I have a single node Kubernetes cluster running on RHEL 7.
I also have a Windows Server 2019 server.
Both the Windows and RHEL servers are virtual machines on the same host.
When I sit at a command prompt on RHEL and run curl
to fetch a 500kb document from a URL on IIS, the request is "fast" (less than 1 second).
When I run the same request from inside a container running in a Kubernetes pod, the request is "slow" (4 seconds or more).
This happens with both Calico (original) and Weave (now deployed instead) as the Kubernetes pod network provider.
I've got as far as running tcpdump
inside a container and establishing that there are a large number of TCP retransmissions and window size updates during the course of the HTTP request.
This looks (to my limited knowledge) like an MTU related problem. However, reducing the MTU at both the IIS end and within the Weave network has not helped.
I am waiting for packet dumps from the customer run at both the IIS end and directly on the RHEL machine, so I can establish where packets are being dropped.
Meanwhile, any ideas very welcome.
We have cured the problem, though we never were 100% sure of the root cause.
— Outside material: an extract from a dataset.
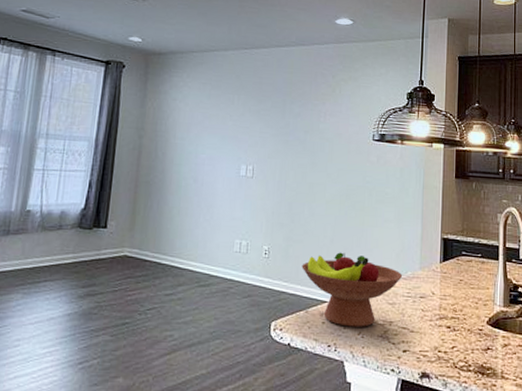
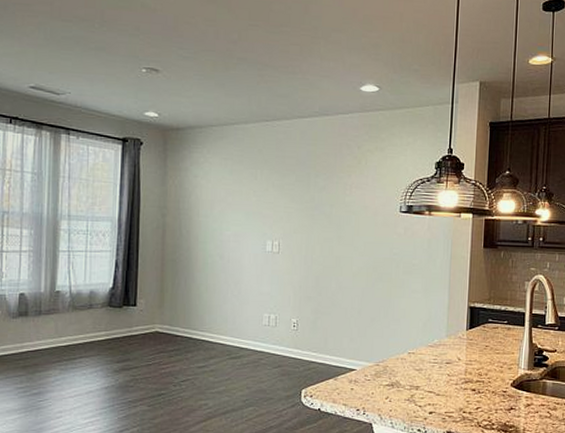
fruit bowl: present [302,252,403,327] -> none [330,323,430,392]

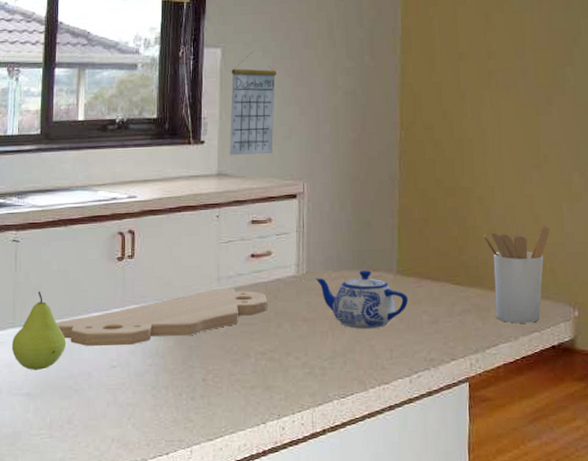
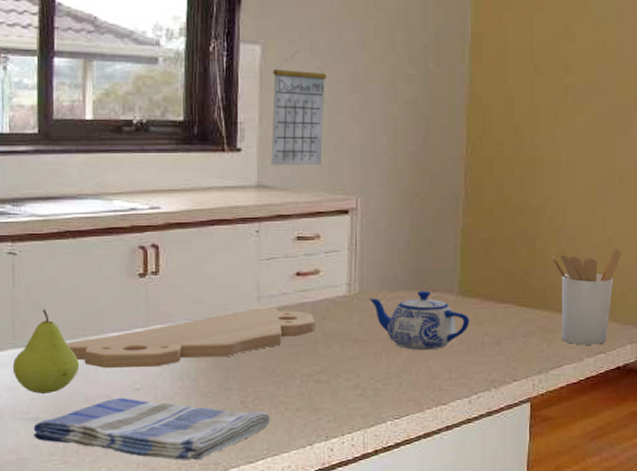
dish towel: none [26,374,228,436] -> present [33,397,270,460]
Packet dumps showed jumbo frames (way bigger than 1500 bytes) arriving at the K8s box from IIS and then being rejected with "fragmentation needed" by Linux, since the Weave MTU was a standard 1376
The MTU at both ends of the link was 1500 but we think perhaps TCP segmentation offloading was in play (the customer uses VMWare and Mysterious “fragmentation required” rejections from gateway VM sounds somewhat related)
We ended up setting a very high MTU on the Weave network - 65404 - on the basis that it's all within a single VM, so why not?
This cured the packet fragmentation and HTTP requests from inside the containers are now just as quick as from outside on the K8s host.